Güncelleme Tarihi:
24 Aralık 2012 tarihli Bakanlar Kurulu kararıyla, TPAO bünyesinde faaliyet gösteren Turkish Petroleum International Company Ltd. Şirketinin (TPIC) sermayesi 150 milyon dolardan 500 milyon dolara çıkarıldı. Aynı kararla TPIC hisseleri, bedelsiz olarak BOTAŞ’a devredildi.
Ayrıca TPIC bünyesindeki TP Petrol Dağıtım A.Ş hisselerinin ise TPAO’ya bağlı Turkish Petroleum Overseas Company Ltd. Şirketine devredilmesi öngörüldü.
BOTAŞ’IN GÖREVLERİ ARTTI
6 maddelik kararın 3. Maddesinde ise BOTAŞ’ın görev tanımı değiştirilerek, “Türkiye'nin petrol ihtiyacının karşılanmasına katkıda bulunmak, uluslararası ticaret alanında faaliyette bulunmasını temin etmek, petrol ameliyeleri (arama, sondaj, üretim, taşıma, pazarlama, saha hizmetleri ve rafinaj gibi) ve petrol ticareti ile jeotermal ameliyelerini icabında kuracağı şirket vasıtası ile yürütmek amacıyla, yabancı devlet mevzuatına göre faaliyet göstermek üzere yurtdışında bir şirket kurabilir, gerektiğinde kurulmuş şirketlere, o şirkette yönetim kurulunda temsilci bulundurma hakkı veren bir nispetle iştirak edebilir" denildi.
KUZEY IRAK HAMLESİ
Hükümetin sürpriz kararda iki amacının olduğu belirtildi. Bunlardan ilki bünyesinde sadece doğalgazı bulunduran BOTAŞ’ın petrol ve jeotermal enerjiyi de bünyesine katarak enerjide ulusal şampiyon haline getirilmesi olarak özetlendi. Bunun için BOTAŞ’ın holding haline getirilerek, petrol ve gazı ayrı şirketler halinde, yurtdışı petrol işlerini de TPIC vasıtasıyla ayrı bir şirket olarak yürüteceği tahmin edildi.

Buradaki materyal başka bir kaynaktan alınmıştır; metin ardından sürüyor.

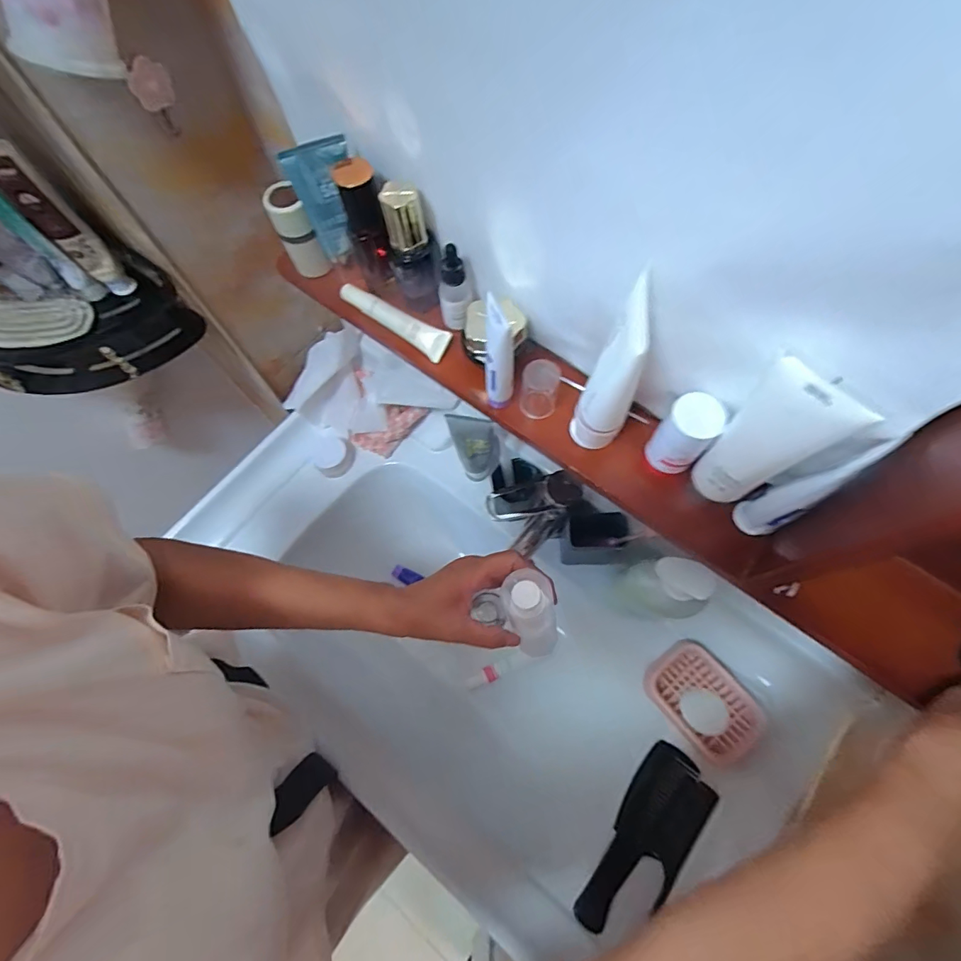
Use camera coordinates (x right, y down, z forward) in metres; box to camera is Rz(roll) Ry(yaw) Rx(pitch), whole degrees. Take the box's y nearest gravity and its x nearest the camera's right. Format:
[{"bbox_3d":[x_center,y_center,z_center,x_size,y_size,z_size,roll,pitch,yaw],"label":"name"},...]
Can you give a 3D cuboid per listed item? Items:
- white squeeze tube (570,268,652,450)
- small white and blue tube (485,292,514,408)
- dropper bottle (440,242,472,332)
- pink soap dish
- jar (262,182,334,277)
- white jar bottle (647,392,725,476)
[{"bbox_3d":[0.095,-0.071,0.333,0.035,0.141,0.040,25,71,11],"label":"white squeeze tube"},{"bbox_3d":[0.015,-0.093,0.363,0.020,0.109,0.027,-3,68,1],"label":"small white and blue tube"},{"bbox_3d":[-0.022,-0.164,0.407,0.027,0.075,0.023,-8,68,-1],"label":"dropper bottle"},{"bbox_3d":[0.274,0.267,0.569,0.095,0.021,0.128,-38,72,-12],"label":"pink soap dish"},{"bbox_3d":[-0.173,-0.233,0.440,0.032,0.078,0.033,-26,70,-8],"label":"jar"},{"bbox_3d":[0.150,-0.034,0.346,0.034,0.070,0.031,-1,68,2],"label":"white jar bottle"}]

Türkiye’nin Irak Merkezi hükümetine rağmen Kuzey Irak’tan petrol ithal etmesi tartışmaları soğumadan gelen bu operasyonun en önemli hedefinin ise yine bölge petrolleri başta olmak Türkiye’nin enerjide söz sahibi ülke haline gelmek olduğu yorumlandı. Kuzey Irak'ta aynı sahadan hem gaz hem petrolün çıktığı, dolayısıyla bölgede 'petrol ve gaz' ayrımı yapmanın neredeyse imkansız olduğu belirtilirken, BOTAŞ'a petrol yetkisinin de verilmesinin son derece isabetli bir karar olduğu vurgulandı.